───── Records for this task ─────

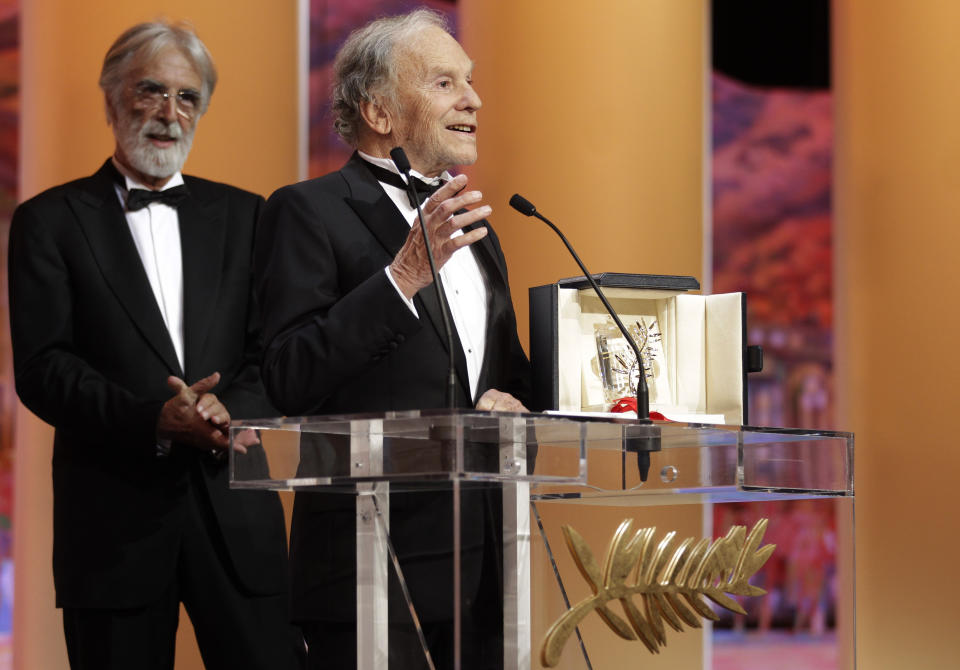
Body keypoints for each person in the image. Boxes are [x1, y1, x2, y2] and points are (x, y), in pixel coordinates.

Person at [8, 21, 303, 670]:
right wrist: (153, 420)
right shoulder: (48, 222)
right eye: (151, 91)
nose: (171, 114)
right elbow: (44, 367)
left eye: (188, 97)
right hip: (112, 528)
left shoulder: (248, 216)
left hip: (238, 521)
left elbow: (269, 351)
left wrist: (235, 410)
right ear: (112, 99)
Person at [254, 8, 531, 669]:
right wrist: (401, 277)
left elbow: (508, 373)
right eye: (444, 83)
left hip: (484, 571)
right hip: (367, 568)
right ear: (378, 111)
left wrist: (517, 402)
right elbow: (288, 375)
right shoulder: (307, 211)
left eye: (470, 81)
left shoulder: (475, 229)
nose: (473, 99)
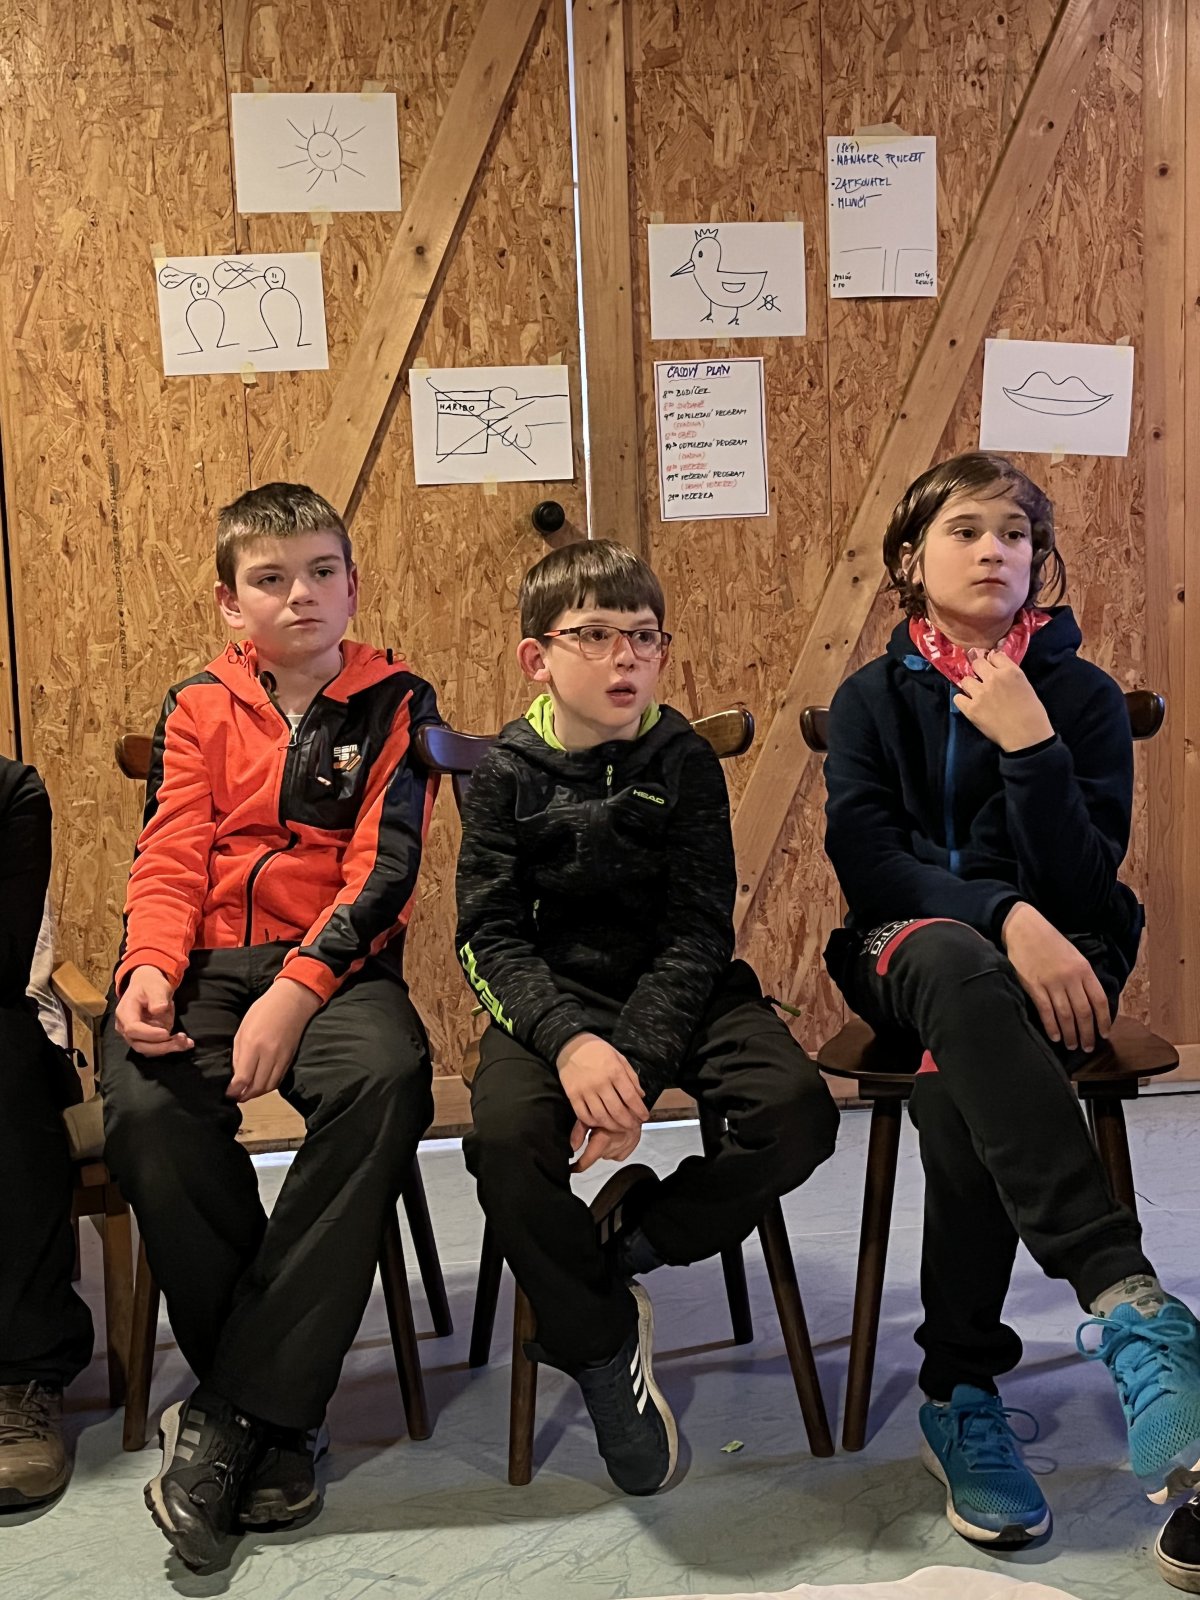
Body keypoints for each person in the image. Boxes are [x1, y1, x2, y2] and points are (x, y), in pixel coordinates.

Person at [822, 451, 1200, 1557]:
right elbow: (872, 868)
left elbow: (1084, 883)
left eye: (1016, 535)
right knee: (955, 966)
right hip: (907, 948)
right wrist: (1005, 916)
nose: (995, 551)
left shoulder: (1079, 697)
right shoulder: (871, 698)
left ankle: (959, 1393)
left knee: (958, 1091)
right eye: (966, 531)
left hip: (1067, 957)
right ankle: (1126, 1295)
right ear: (911, 557)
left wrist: (1031, 743)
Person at [101, 483, 439, 1571]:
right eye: (271, 578)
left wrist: (296, 992)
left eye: (322, 572)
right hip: (204, 963)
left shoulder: (397, 701)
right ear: (229, 602)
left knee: (387, 1078)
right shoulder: (196, 704)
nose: (301, 595)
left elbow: (384, 871)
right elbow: (169, 853)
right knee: (146, 1107)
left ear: (353, 584)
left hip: (335, 967)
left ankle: (234, 1412)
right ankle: (279, 1420)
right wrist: (149, 967)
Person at [455, 539, 839, 1496]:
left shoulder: (684, 761)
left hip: (683, 990)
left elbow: (699, 928)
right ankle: (600, 1339)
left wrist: (633, 1064)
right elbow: (488, 937)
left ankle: (636, 1239)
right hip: (554, 1000)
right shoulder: (505, 773)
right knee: (503, 1142)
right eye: (594, 636)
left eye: (644, 637)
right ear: (537, 658)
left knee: (797, 1111)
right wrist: (572, 1044)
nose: (625, 657)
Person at [0, 761, 94, 1507]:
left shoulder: (12, 796)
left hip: (5, 1031)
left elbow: (3, 964)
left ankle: (21, 1376)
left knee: (4, 1059)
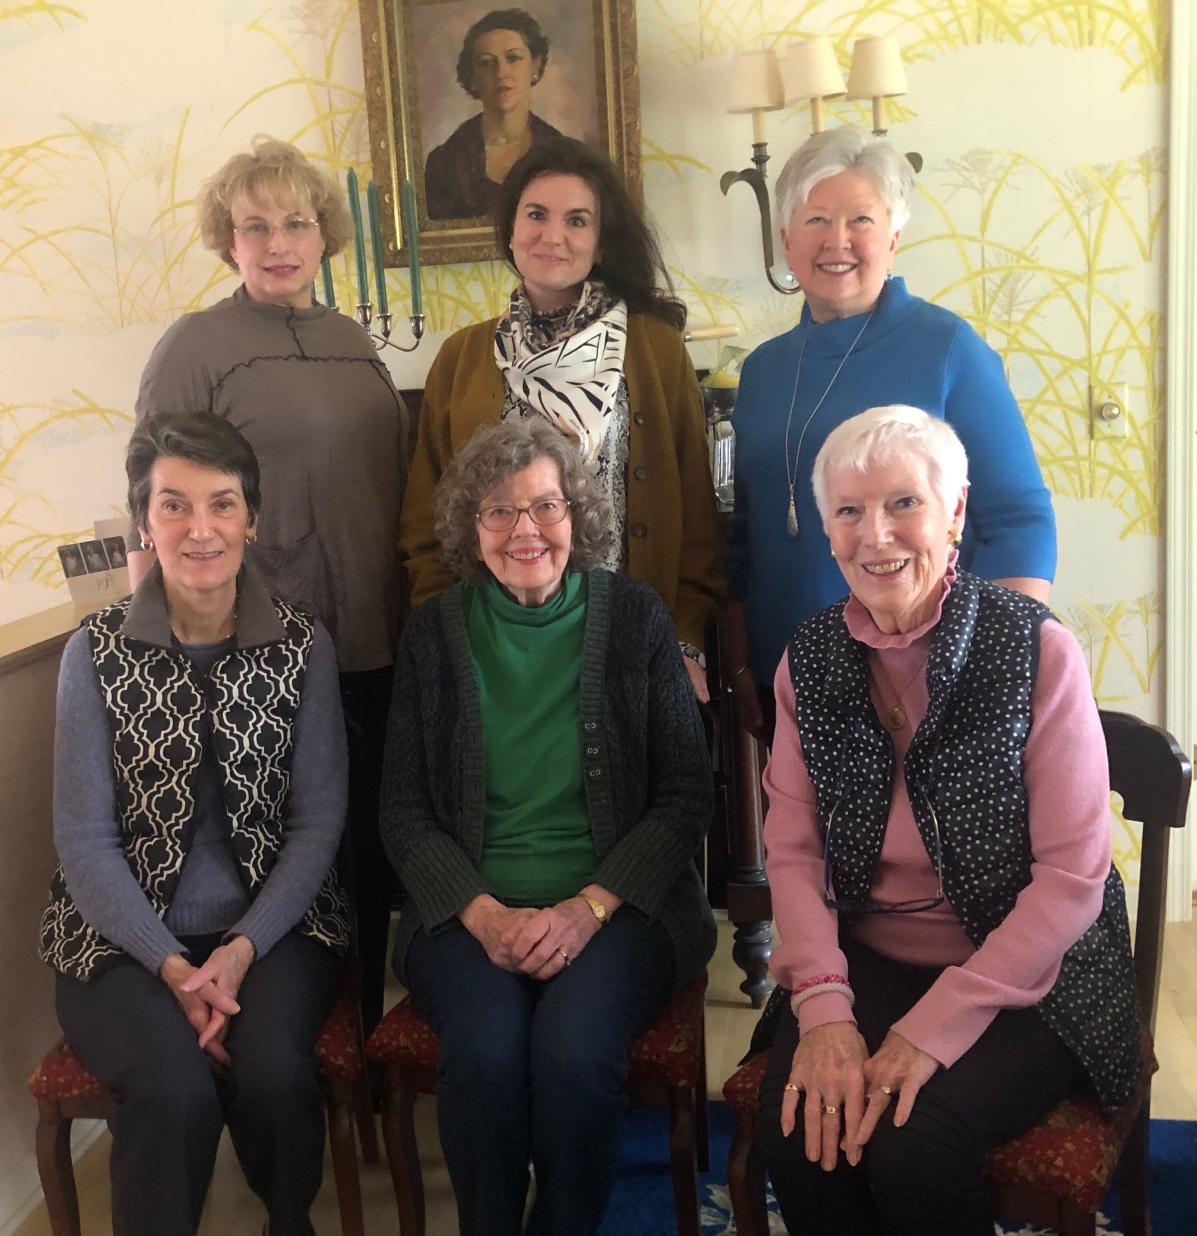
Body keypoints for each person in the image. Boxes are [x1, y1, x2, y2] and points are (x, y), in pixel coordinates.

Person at [754, 406, 1140, 1236]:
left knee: (912, 1137)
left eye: (904, 504)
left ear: (956, 511)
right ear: (826, 532)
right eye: (850, 511)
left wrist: (929, 1033)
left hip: (1035, 973)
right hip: (875, 950)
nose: (876, 535)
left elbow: (1073, 882)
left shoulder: (1034, 650)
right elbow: (791, 851)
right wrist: (823, 1013)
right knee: (801, 1124)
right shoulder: (809, 660)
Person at [381, 419, 717, 1236]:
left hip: (620, 910)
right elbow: (403, 810)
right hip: (469, 915)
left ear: (580, 516)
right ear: (471, 529)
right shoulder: (434, 634)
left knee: (573, 1058)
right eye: (499, 512)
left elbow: (684, 795)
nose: (525, 531)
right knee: (487, 1057)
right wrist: (484, 914)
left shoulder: (635, 617)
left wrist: (587, 908)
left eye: (545, 507)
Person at [41, 412, 350, 1236]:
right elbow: (84, 840)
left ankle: (291, 1222)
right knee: (172, 1088)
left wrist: (238, 955)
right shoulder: (94, 652)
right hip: (118, 942)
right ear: (145, 519)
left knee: (278, 1075)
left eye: (221, 503)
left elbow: (317, 824)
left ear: (252, 516)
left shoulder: (299, 647)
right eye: (173, 505)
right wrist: (177, 970)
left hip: (275, 931)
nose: (200, 528)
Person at [130, 137, 408, 1036]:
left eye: (296, 222)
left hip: (376, 639)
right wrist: (158, 642)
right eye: (257, 226)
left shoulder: (350, 338)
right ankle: (277, 1049)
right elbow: (153, 496)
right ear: (229, 240)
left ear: (324, 234)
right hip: (262, 652)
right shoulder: (197, 348)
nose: (279, 241)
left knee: (371, 846)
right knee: (289, 852)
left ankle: (358, 1042)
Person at [723, 125, 1057, 743]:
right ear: (785, 238)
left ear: (895, 238)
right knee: (800, 841)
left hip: (924, 680)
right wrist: (740, 659)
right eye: (817, 219)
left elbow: (1020, 520)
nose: (838, 241)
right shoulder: (763, 369)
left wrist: (991, 666)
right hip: (791, 678)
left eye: (861, 221)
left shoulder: (948, 348)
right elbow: (745, 535)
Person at [402, 135, 724, 701]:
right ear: (510, 229)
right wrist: (448, 637)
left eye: (577, 220)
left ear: (600, 243)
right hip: (497, 651)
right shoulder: (461, 357)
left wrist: (685, 642)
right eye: (536, 215)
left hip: (634, 649)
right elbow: (425, 522)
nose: (553, 235)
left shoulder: (655, 349)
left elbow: (696, 517)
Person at [424, 7, 562, 219]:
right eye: (487, 62)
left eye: (513, 58)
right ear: (472, 77)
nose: (501, 73)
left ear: (535, 65)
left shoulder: (561, 155)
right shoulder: (445, 163)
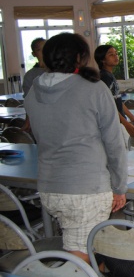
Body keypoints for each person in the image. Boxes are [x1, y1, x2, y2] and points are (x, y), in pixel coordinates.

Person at [24, 33, 127, 263]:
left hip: (49, 187)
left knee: (79, 248)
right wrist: (119, 186)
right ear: (81, 58)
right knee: (79, 260)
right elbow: (114, 142)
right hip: (85, 190)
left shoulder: (33, 91)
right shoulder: (95, 89)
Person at [94, 45, 134, 139]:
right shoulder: (105, 77)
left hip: (119, 121)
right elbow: (109, 105)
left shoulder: (110, 75)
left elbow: (118, 100)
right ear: (102, 60)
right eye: (111, 55)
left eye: (116, 53)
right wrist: (126, 124)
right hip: (113, 123)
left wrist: (131, 117)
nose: (116, 56)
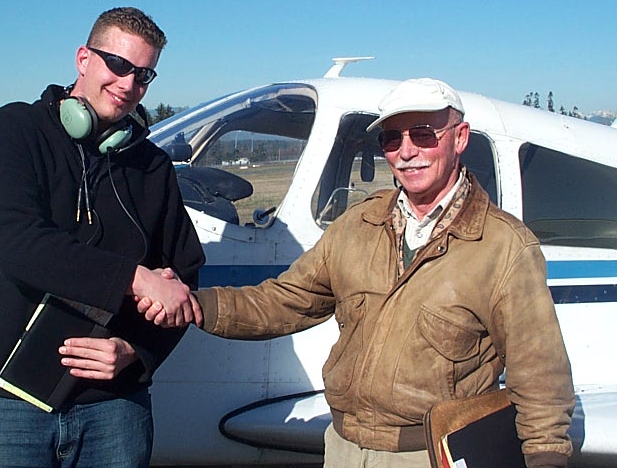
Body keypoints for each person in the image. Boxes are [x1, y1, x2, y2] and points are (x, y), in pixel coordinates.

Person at [140, 77, 575, 468]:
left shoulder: (504, 246)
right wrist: (194, 303)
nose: (406, 152)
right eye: (391, 139)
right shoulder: (357, 225)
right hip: (345, 448)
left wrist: (545, 458)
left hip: (429, 455)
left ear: (459, 138)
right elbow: (284, 301)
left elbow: (540, 376)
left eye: (423, 134)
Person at [0, 7, 205, 468]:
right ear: (83, 58)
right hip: (0, 408)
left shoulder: (151, 166)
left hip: (113, 410)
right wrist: (136, 279)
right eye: (118, 65)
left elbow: (182, 279)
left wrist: (135, 351)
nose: (129, 84)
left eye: (144, 75)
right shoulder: (9, 132)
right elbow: (15, 244)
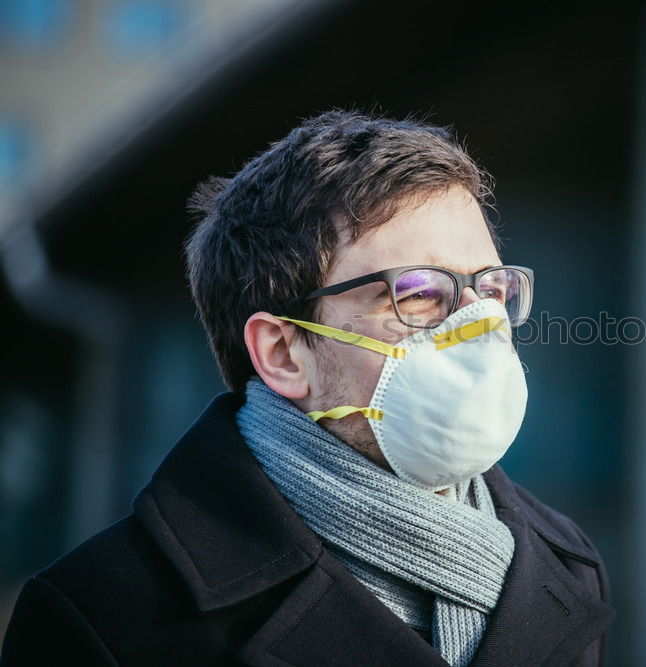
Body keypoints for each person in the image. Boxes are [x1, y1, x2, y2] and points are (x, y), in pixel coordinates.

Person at [1, 109, 614, 666]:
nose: (478, 324)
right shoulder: (106, 615)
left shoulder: (565, 564)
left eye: (491, 288)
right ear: (283, 353)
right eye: (421, 293)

─────

Instructions for the task: Would you please repeat exactly the lines above, starting at the line with "right ankle: (1126, 1295)" and stopping at the line with "left ankle: (234, 1412)", both included?

Solved problem:
right ankle: (1126, 1295)
right ear: (911, 557)
left wrist: (1031, 743)
Person at [101, 483, 439, 1571]:
right eye: (271, 578)
left wrist: (296, 992)
left eye: (322, 572)
right hip: (204, 963)
left shoulder: (397, 701)
right ear: (229, 602)
left knee: (387, 1078)
right shoulder: (196, 704)
nose: (301, 595)
left elbow: (384, 871)
right elbow: (169, 853)
right knee: (146, 1107)
left ear: (353, 584)
left hip: (335, 967)
left ankle: (234, 1412)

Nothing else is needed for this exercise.